Bob Laszewski points to an article by John Sinibaldi, a “well-respected health insurance agent in St. Petersburg, FL , [who] has become prominent in Florida’s broker community.” Sinibaldi argues that many small businesses would now accept some sort of government intervention in health care:
Across the board, the 100+ businesses I represent, all of them two to 50 full-time employees, have received increases between 13 percent and 75 percent this year. The average has been around 20 to 24 percent. That’s on top of more than 15 percent average increases last year, the year before, and the year before…So an increasing percentage of small businesses now feel that governmental intervention of ANY kind is preferable to the present untenable situation. In the small group marketplace, the pinch has been here for a long time, and has turned into a hard squeeze. Soon, it will squeeze the life out of the markets — at which point the small group market will implode.
The acceptance of “any kind” of government intervention is a departure from the rhetoric of 1993/1994, when the National Federation of Independent Businesses (NFIB) misrepresented Clinton’s employer-mandate as a crushing financial burden that would cost thousands of jobs.
Under Clinton’s proposal, “most small businesses that currently insure would have seen significant declines in cost.” Clinton’s plan capped total health care costs for companies participating in the new state-based alliances at 7.9 percent of payroll — dropping as low as 3.5 percent for the smallest businesses — provided discounts for the smallest low-wage companies and offered 100 percent tax deductions of health costs for the self-employed and independent contractors. But as Paul Starr explains, “few small employers understood that this obligation was limited to a share of payroll” and most “business simply did not trust the administration.”

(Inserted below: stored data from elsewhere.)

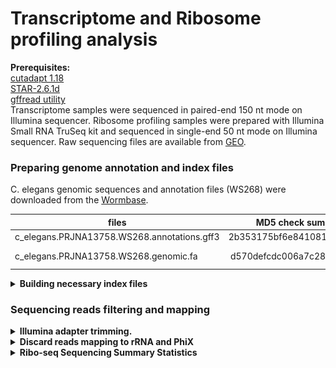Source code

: # Transcriptome and Ribosome profiling analysis

**Prerequisites:**  
[cutadapt 1.18](https://cutadapt.readthedocs.io/en/stable/index.html)  
[STAR-2.6.1d](https://github.com/alexdobin/STAR)  
[gffread utility](http://ccb.jhu.edu/software/stringtie/gff.shtml)  
Transcriptome samples were sequenced in paired-end 150 nt mode on Illumina sequencer.
Ribosome profiling samples were prepared with Illumina Small RNA TruSeq kit and sequenced in single-end 50 nt mode on Illumina sequencer.
Raw sequencing files are available from [GEO]().


### Preparing genome annotation and index files
C. elegans genomic sequences and annotation files (WS268) were downloaded from the [Wormbase](https://wormbase.org/).

| files                                       | MD5 check sum (unzipped)         | Description              |
| ------------------------------------------- |:--------------------------------:| -------------------------|
| c_elegans.PRJNA13758.WS268.annotations.gff3 | 2b353175bf6e8410815aede3a77a8a62 | annotation               |
| c_elegans.PRJNA13758.WS268.genomic.fa       | d570defcdc006a7c2859fc92dbb21bc4 | Genome sequence          |


<details><summary><b>Building necessary index files</b></summary>
  
```bash  
bowtie-build Elegans_rRNA.fa ./Elegans_indices/Elegans_rRNA  
```
</details>



### Sequencing reads filtering and mapping   
<details><summary><b>Illumina adapter trimming.</b></summary>

```bash
cutadapt -j 20 -m 23 -a TGGAATTCTCGGGTGCCAAGG -o out.fastq input.fq.gz 
# -j      - number of threads
# -m      - discard reads shorter than 23 nucleotides after adapter trimming
```
</details>

<details><summary><b>Discard reads mapping to rRNA and PhiX</b></summary>
  
```bash
bowtie -p 36 --un filtered.fastq ./bowtie-1.2.1.1/Elegans_indices/Elegans_rRNA trimmed.fastq >/dev/null
```
</details>

<details><summary><b>Ribo-seq Sequencing Summary Statistics</b></summary>

|   sample   |   total number of reads   |   rRNA + PhiX [%]  | number of footprints  |
|:---------: |:----------------------:|:------------------:|:---------------------:|
|1WT20       |  29931496              |   25.51            |  22296445             |
|2WT20       |  26428417              |   41.50            |  15460677             |
|4WT20       |  22083711              |   23.88            |  16809424             |
|1WT37       |  18893098              |   91.37            |  1630864              |
|2WT37       |  27558119              |   50.91            |  13528926             |
|4WT37       |  18328652              |   50.20            |  9126816              |
|1CD20       |  31528904              |   29.90            |  22101589             |
|2CD20       |  26507787              |   46.05            |  14300563             |
|4CD20       |  18448868              |   25.54            |  13737481             |
|1CD37       |  15408038              |   60.19            |  6134583              |
|2CD37       |  21317358              |   59.35            |  8664500              |
|4CD37       |  16801168              |   57.87            |  7078945              |  

<img src="Figures/RiboSeq_Summary_statistics.png" width="400"> 
</details>
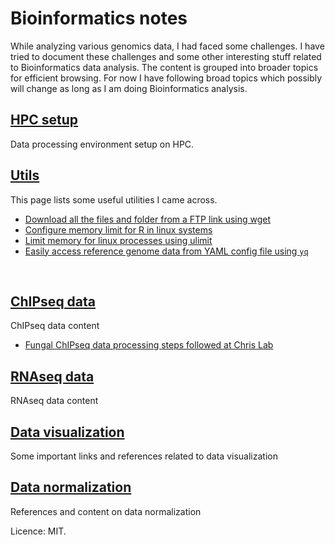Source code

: # Bioinformatics notes

While analyzing various genomics data, I had faced some challenges. I have tried to document these challenges and some other interesting stuff related to Bioinformatics data analysis. The content is grouped into broader topics for efficient browsing. For now I have following broad topics which possibly will change as long as I am doing Bioinformatics analysis. 

## [HPC setup](05_hpc_setup.md)
Data processing environment setup on HPC.

## [Utils](00_utils.md)
This page lists some useful utilities I came across.
- [Download all the files and folder from a FTP link using wget](data/utils/01-ftp_wget_whole_dir.md)
- [Configure memory limit for R in linux systems](data/utils/02-R_memory_limit.md)
- [Limit memory for linux processes using ulimit](data/utils/03-memory_limit.md)
- [Easily access reference genome data from YAML config file using `yq`](data/utils/04-yq_yaml_parse.md)
<br>

## [ChIPseq data](01_chipseq.md)
ChIPseq data content
- [Fungal ChIPseq data processing steps followed at Chris Lab](data/ChIPseq/01_CL_ChIPseq_pipeline.md)

## [RNAseq data](02_rnaseq.md)
RNAseq data content

## [Data visualization](03_data_viz.md)
Some important links and references related to data visualization

## [Data normalization](04_data_norm.md)
References and content on data normalization


Licence: MIT.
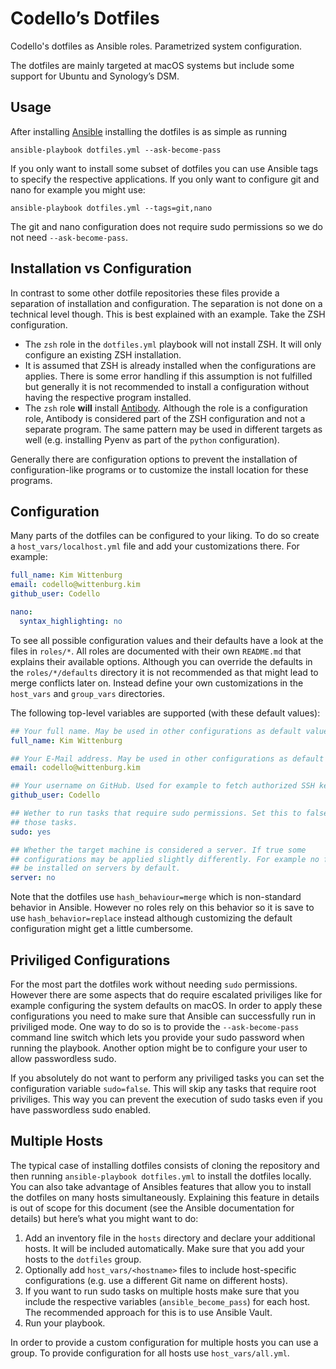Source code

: # Codello’s Dotfiles

Codello's dotfiles as Ansible roles. Parametrized system configuration.

The dotfiles are mainly targeted at macOS systems but include some support for Ubuntu and Synology’s DSM.

## Usage

After installing [Ansible](https://www.ansible.com) installing the dotfiles is as simple as running

```shell
ansible-playbook dotfiles.yml --ask-become-pass
```

If you only want to install some subset of dotfiles you can use Ansible tags to specify the respective applications. If you only want to configure git and nano for example you might use:

```shell
ansible-playbook dotfiles.yml --tags=git,nano
```

The git and nano configuration does not require sudo permissions so we do not need `--ask-become-pass`.

## Installation vs Configuration

In contrast to some other dotfile repositories these files provide a separation of installation and configuration. The separation is not done on a technical level though. This is best explained with an example. Take the ZSH configuration.

- The `zsh` role in the `dotfiles.yml` playbook will not install ZSH. It will only configure an existing ZSH installation.
- It is assumed that ZSH is already installed when the configurations are applies. There is some error handling if this assumption is not fulfilled but generally it is not recommended to install a configuration without having the respective program installed.
- The `zsh` role **will** install [Antibody](https://getantibody.github.io). Although the role is a configuration role, Antibody is considered part of the ZSH configuration and not a separate program. The same pattern may be used in different targets as well (e.g. installing Pyenv as part of the `python` configuration).

Generally there are configuration options to prevent the installation of configuration-like programs or to customize the install location for these programs.

## Configuration

Many parts of the dotfiles can be configured to your liking. To do so create a `host_vars/localhost.yml` file and add your customizations there. For example:

```yaml
full_name: Kim Wittenburg
email: codello@wittenburg.kim
github_user: Codello

nano:
  syntax_highlighting: no
```

To see all possible configuration values and their defaults have a look at the files in `roles/*`. All roles are documented with their own `README.md` that explains their available options. Although you can override the defaults in the `roles/*/defaults` directory it is not recommended as that might lead to merge conflicts later on. Instead define your own customizations in the `host_vars` and `group_vars` directories.

The following top-level variables are supported (with these default values):

```yaml
## Your full name. May be used in other configurations as default value.
full_name: Kim Wittenburg

## Your E-Mail address. May be used in other configurations as default value.
email: codello@wittenburg.kim

## Your username on GitHub. Used for example to fetch authorized SSH keys.
github_user: Codello

## Wether to run tasks that require sudo permissions. Set this to false to skip
## those tasks.
sudo: yes

## Whether the target machine is considered a server. If true some
## configurations may be applied slightly differently. For example no fonts will
## be installed on servers by default.
server: no
```



Note that the dotfiles use `hash_behaviour=merge` which is non-standard behavior in Ansible. However no roles rely on this behavior so it is save to use `hash_behavior=replace` instead although customizing the default configuration might get a little cumbersome.

## Priviliged Configurations

For the most part the dotfiles work without needing `sudo` permissions. However there are some aspects that do require escalated priviliges like for example configuring the system defaults on macOS. In order to apply these configurations you need to make sure that Ansible can successfully run in priviliged mode. One way to do so is to provide the ``--ask-become-pass`` command line switch which lets you provide your sudo password when running the playbook. Another option might be to configure your user to allow passwordless sudo.

If you absolutely do not want to perform any priviliged tasks you can set the configuration variable `sudo=false`. This will skip any tasks that require root priviliges. This way you can prevent the execution of sudo tasks even if you have passwordless sudo enabled.

## Multiple Hosts

The typical case of installing dotfiles consists of cloning the repository and then running `ansible-playbook dotfiles.yml` to install the dotfiles locally. You can also take advantage of Ansibles features that allow you to install the dotfiles on many hosts simultaneously. Explaining this feature in details is out of scope for this document (see the Ansible documentation for details) but here’s what you might want to do:

1. Add an inventory file in the `hosts` directory and declare your additional hosts. It will be included automatically. Make sure that you add your hosts to the `dotfiles` group.
2. Optionally add `host_vars/<hostname>` files to include host-specific configurations (e.g. use a different Git name on different hosts).
3. If you want to run sudo tasks on multiple hosts make sure that you include the respective variables (`ansible_become_pass`) for each host. The recommended approach for this is to use Ansible Vault.
4. Run your playbook.

In order to provide a custom configuration for multiple hosts you can use a group. To provide configuration for all hosts use `host_vars/all.yml`.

Fifteen years later, small businesses may be more trusting of comprehensive reform. In fact, small business owners and their employees account for the largest share of the uninsured population—an estimated 27 million of the 47 million Americans without health insurance. Generally, small businesses have three major disadvantages when it comes to providing insurance:
- Risk is shared by a smaller number of workers, which makes them more expensive to insure as a group
- Small businesses lose economies of scale, which makes their administrative costs more expensive
- Small business premiums can vary more from business to business and year to year, making premiums unpredictable and, in some cases, exorbitantly expensive.
Progressives have long maintained that insulating small businesses from growing health care costs would require “all interest groups — business owners, employees, the health care community and government” to contribute through the concept of shared responsibility. Such an approach would save small businesses from the inadequacies of the current system.
President-elect Barack Obama proposes establishing a health insurance exchange to connect individuals and employers to affordable insurance options. The plan establishes a large risk pool, spreads the cost and risk of insurance across a broad population, reduces the administrative costs of purchasing coverage, and ensures that premiums are set fairly and consistently. Small businesses would compare private coverage options with a public plan and purchase the most appropriate policy.